As for “The Apprentice,” said Greenblatt. “We were happy to have a show that was doing really well, with a guy who was a big TV star. It’s impossible to predict where it goes from there. I think it surprised all of us that he would want to do this, but I guess that’s what’s great about this country.”

On the network’s OTT plans:

Greenblatt said NBC has been having discussions about an over-the-top service like CBS All Access and Watch ABC, but any announcement is still a few months away. “I’m not ready to talk about anything definitive, but hopefully in the next couple months we’ll have something to talk about,” he said.

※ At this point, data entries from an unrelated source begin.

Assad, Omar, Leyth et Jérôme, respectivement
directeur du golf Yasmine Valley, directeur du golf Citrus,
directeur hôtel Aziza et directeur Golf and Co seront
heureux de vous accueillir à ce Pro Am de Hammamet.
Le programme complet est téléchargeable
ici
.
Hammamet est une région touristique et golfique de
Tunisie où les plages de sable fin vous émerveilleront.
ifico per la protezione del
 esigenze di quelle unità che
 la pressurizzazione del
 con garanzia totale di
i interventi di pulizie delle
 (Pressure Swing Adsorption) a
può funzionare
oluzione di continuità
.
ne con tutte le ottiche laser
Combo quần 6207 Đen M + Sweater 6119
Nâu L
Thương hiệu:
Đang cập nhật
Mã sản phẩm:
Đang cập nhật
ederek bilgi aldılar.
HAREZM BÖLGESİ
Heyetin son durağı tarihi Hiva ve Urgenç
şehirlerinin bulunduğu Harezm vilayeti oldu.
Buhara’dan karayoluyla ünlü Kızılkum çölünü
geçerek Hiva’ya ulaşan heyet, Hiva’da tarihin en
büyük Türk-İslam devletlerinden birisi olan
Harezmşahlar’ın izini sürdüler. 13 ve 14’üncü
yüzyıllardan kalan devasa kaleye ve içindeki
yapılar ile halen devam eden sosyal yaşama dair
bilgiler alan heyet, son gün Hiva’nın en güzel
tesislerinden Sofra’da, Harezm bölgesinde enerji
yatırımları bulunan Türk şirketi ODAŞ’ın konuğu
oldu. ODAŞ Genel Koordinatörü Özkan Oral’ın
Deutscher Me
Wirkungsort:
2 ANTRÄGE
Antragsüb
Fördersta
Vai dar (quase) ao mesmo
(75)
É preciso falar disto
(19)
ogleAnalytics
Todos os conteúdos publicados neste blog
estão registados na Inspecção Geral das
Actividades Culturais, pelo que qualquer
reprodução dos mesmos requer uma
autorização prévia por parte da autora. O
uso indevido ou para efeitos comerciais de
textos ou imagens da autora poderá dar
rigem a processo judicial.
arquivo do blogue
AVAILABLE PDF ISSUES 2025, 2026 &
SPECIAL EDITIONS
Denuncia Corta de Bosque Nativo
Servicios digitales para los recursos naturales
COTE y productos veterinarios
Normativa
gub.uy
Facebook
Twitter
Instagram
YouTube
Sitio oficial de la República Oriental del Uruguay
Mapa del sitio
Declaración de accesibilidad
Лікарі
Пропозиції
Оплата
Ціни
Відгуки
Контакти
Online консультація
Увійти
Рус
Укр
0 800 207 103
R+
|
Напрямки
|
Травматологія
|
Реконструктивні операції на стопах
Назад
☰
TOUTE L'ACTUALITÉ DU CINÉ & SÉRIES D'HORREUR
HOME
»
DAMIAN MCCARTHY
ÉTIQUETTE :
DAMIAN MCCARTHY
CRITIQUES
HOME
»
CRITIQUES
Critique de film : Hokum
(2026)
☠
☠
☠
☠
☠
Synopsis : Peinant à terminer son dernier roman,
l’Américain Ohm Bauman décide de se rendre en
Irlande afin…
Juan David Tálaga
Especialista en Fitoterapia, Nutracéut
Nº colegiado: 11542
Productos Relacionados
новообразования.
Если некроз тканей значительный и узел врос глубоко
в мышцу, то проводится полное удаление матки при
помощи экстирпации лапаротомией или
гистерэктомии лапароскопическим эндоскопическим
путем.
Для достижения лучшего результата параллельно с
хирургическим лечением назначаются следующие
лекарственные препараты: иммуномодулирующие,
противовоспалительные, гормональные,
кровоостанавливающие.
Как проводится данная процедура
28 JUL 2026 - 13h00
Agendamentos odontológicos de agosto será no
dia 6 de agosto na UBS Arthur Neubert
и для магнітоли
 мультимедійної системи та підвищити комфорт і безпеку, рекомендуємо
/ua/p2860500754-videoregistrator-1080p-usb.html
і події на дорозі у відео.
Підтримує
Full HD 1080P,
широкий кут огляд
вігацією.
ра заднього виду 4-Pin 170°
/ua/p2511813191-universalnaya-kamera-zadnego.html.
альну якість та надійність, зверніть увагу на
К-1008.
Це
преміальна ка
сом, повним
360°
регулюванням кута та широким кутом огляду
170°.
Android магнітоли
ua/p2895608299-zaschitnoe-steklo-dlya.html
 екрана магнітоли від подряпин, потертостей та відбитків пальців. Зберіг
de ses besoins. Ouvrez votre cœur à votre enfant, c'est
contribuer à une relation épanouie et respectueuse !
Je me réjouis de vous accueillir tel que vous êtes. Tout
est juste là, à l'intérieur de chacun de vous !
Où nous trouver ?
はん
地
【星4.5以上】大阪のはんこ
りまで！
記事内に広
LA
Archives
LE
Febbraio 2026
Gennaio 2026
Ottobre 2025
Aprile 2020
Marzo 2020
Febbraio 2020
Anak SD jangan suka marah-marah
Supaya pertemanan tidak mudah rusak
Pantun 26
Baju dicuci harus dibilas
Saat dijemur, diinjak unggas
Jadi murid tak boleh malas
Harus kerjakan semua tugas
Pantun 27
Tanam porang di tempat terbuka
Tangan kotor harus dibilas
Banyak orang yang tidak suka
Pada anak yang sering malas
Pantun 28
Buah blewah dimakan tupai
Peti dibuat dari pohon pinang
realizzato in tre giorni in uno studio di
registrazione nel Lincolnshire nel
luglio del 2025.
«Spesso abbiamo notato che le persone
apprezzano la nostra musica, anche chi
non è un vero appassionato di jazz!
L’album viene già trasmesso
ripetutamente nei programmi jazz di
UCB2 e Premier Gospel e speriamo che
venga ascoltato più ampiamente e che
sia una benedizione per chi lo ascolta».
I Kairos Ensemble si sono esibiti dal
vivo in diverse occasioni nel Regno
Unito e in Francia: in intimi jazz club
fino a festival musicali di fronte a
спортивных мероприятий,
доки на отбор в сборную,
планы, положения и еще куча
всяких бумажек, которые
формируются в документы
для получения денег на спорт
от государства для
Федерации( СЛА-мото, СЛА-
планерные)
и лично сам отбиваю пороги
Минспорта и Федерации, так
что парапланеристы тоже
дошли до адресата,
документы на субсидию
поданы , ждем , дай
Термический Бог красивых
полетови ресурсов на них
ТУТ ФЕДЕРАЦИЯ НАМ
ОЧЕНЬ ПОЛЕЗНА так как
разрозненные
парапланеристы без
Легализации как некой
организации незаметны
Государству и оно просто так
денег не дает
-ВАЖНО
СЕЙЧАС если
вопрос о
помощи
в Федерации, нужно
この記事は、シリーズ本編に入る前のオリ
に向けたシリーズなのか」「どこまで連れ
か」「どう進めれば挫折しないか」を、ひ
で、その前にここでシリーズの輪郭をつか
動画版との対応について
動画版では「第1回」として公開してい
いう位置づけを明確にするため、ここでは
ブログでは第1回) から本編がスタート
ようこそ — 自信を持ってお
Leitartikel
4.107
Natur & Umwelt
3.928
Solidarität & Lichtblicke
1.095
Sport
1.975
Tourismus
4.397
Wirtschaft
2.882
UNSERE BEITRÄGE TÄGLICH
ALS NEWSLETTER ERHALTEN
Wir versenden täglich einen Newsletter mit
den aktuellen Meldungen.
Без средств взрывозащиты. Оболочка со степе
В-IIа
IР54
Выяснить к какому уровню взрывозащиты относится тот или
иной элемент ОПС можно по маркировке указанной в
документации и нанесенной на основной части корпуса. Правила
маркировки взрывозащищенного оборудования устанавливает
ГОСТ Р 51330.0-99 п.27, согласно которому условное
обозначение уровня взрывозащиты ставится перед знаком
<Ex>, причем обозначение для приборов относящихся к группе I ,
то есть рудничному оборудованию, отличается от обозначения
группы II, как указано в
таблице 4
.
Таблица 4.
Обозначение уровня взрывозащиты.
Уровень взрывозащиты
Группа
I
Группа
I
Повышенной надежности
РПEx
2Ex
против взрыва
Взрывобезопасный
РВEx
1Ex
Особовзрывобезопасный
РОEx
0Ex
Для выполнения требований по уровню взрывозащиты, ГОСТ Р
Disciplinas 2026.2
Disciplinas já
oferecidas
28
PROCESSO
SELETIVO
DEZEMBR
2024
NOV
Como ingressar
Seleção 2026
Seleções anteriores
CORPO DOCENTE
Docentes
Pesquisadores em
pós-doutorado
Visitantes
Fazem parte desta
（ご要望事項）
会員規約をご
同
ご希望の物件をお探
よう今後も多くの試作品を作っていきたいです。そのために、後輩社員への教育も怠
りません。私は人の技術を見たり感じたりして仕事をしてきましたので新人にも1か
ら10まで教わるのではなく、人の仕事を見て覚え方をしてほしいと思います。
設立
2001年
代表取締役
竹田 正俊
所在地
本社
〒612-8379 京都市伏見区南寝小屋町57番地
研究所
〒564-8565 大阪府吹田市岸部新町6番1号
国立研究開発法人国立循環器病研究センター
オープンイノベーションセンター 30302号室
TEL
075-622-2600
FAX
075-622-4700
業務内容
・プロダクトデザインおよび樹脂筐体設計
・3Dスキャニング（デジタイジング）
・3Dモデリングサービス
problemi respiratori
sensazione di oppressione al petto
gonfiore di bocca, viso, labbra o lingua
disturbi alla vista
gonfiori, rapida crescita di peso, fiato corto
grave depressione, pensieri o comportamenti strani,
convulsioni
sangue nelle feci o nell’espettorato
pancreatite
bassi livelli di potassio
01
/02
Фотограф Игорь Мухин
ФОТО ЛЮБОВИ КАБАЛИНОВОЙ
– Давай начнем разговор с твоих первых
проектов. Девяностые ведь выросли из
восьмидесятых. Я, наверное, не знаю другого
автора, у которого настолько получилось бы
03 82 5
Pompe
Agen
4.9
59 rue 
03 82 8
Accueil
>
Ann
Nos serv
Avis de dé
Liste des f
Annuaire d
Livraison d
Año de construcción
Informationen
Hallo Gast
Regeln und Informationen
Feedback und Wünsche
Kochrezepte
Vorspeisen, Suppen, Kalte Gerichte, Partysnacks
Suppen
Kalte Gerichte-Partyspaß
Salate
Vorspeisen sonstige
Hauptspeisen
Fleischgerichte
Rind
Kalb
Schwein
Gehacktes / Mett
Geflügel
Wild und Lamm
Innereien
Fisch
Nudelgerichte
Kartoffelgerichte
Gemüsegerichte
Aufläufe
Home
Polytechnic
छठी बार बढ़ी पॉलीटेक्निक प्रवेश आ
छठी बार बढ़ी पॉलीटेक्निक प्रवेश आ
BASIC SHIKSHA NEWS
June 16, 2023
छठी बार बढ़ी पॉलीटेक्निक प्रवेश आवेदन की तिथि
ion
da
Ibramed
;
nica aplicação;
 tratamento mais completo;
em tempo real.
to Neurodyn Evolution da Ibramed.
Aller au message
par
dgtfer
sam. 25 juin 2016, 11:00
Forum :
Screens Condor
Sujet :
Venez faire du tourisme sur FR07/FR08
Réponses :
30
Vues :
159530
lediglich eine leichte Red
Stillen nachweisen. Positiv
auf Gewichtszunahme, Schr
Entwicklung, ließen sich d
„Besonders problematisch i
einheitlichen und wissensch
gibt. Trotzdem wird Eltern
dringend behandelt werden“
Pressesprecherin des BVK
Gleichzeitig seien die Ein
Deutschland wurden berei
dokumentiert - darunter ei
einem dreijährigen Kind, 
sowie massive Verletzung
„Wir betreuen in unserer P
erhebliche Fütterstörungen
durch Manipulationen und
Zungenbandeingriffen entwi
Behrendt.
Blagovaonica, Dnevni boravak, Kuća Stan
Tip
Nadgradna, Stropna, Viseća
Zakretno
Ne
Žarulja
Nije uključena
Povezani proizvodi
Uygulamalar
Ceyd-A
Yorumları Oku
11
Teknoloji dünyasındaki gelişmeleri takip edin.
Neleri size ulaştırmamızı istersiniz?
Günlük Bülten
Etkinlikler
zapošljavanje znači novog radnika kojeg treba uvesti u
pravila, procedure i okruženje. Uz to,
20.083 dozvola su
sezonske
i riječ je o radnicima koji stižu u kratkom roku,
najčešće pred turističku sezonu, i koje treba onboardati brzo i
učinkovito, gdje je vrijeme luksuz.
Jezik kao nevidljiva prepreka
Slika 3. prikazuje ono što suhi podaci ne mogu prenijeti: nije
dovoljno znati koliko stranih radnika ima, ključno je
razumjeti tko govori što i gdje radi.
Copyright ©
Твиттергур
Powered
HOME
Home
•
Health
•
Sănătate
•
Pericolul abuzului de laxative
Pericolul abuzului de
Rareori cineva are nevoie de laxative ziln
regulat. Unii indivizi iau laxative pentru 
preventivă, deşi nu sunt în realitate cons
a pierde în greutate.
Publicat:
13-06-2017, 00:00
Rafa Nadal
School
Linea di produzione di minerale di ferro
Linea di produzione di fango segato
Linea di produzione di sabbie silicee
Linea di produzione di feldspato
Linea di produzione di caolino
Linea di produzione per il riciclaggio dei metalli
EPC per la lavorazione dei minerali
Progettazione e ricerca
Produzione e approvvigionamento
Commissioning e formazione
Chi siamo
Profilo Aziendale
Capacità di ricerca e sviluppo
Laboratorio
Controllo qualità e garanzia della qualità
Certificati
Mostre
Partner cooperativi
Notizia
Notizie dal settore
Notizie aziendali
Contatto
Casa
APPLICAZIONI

“We’re in a unique position because our sister company is a cable company,” he said, which poses competitive challenges. “Whatever we do in that space, we want to do something that is not an affront to the cable business or distributors. So we’re trying to craft something that is a good thing for them as well.” In the meantime, he said, they’re trying “toe in the water” approaches.

On competing for talent in a competitive marketplace:

Salke acknowledged that the market has gotten ever more competitive, vying for producers. But she argued that the network’s success and reach has them well-positioned to draw the best to their platform. “There are still people who love network television and are believers, and have affection for networks and NBC,” she said, adding that they “have to be talent-friendly and aggressively pursue projects.” Salke pointed to deals signed recently with Gideon Raff (“Homeland”), Warren Leight (“SVU”) and Amy Poehler. “I believe in the network and it’s easy to talk about it with passion,” she said.